## Required work
Nothing past the line containing "Okay, from this" belongs in the output. Copy exactly every line of the data below from the first up to and including it.

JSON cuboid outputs
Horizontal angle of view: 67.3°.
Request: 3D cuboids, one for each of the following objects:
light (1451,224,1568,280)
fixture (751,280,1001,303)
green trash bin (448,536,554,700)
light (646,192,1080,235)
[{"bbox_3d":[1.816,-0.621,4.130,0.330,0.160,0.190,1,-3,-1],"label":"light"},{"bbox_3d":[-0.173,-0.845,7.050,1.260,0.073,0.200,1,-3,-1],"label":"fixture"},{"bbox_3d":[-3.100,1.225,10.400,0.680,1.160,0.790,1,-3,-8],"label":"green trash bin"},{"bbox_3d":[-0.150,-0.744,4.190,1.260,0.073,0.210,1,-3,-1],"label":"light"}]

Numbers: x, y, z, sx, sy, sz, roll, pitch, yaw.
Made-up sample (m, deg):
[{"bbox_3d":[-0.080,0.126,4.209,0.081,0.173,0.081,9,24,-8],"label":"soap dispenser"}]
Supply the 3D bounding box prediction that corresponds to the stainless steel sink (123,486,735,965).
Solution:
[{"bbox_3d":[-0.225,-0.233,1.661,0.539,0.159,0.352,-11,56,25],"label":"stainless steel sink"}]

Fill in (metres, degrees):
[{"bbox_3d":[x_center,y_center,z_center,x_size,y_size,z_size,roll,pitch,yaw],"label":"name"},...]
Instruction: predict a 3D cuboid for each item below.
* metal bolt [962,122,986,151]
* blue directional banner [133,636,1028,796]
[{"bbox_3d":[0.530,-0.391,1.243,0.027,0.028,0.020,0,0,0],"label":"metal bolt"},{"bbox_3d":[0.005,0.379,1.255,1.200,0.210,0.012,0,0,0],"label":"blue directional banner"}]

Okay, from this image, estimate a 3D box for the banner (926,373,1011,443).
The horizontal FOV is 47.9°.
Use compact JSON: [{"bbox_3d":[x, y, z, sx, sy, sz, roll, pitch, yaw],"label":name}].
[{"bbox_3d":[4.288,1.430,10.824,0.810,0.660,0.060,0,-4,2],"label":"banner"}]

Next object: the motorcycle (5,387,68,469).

## Exercise answer
Horizontal angle of view: 67.3°.
Request: 3D cuboids, one for each of the following objects:
light (1451,224,1568,280)
fixture (751,280,1001,303)
green trash bin (448,536,554,700)
light (646,192,1080,235)
[{"bbox_3d":[1.816,-0.621,4.130,0.330,0.160,0.190,1,-3,-1],"label":"light"},{"bbox_3d":[-0.173,-0.845,7.050,1.260,0.073,0.200,1,-3,-1],"label":"fixture"},{"bbox_3d":[-3.100,1.225,10.400,0.680,1.160,0.790,1,-3,-8],"label":"green trash bin"},{"bbox_3d":[-0.150,-0.744,4.190,1.260,0.073,0.210,1,-3,-1],"label":"light"}]

Numbers: x, y, z, sx, sy, sz, roll, pitch, yaw.
Made-up sample (m, deg):
[{"bbox_3d":[-0.080,0.126,4.209,0.081,0.173,0.081,9,24,-8],"label":"soap dispenser"}]
Supply the 3D bounding box prediction that corresponds to the stainless steel sink (123,486,735,965).
Solution:
[{"bbox_3d":[-0.225,-0.233,1.661,0.539,0.159,0.352,-11,56,25],"label":"stainless steel sink"}]

Fill in (metres, degrees):
[{"bbox_3d":[x_center,y_center,z_center,x_size,y_size,z_size,roll,pitch,yaw],"label":"name"},...]
Instruction: predict a 3D cuboid for each item below.
* metal bolt [962,122,986,151]
* blue directional banner [133,636,1028,796]
[{"bbox_3d":[0.530,-0.391,1.243,0.027,0.028,0.020,0,0,0],"label":"metal bolt"},{"bbox_3d":[0.005,0.379,1.255,1.200,0.210,0.012,0,0,0],"label":"blue directional banner"}]

Okay, from this image, estimate a 3D box for the banner (926,373,1011,443).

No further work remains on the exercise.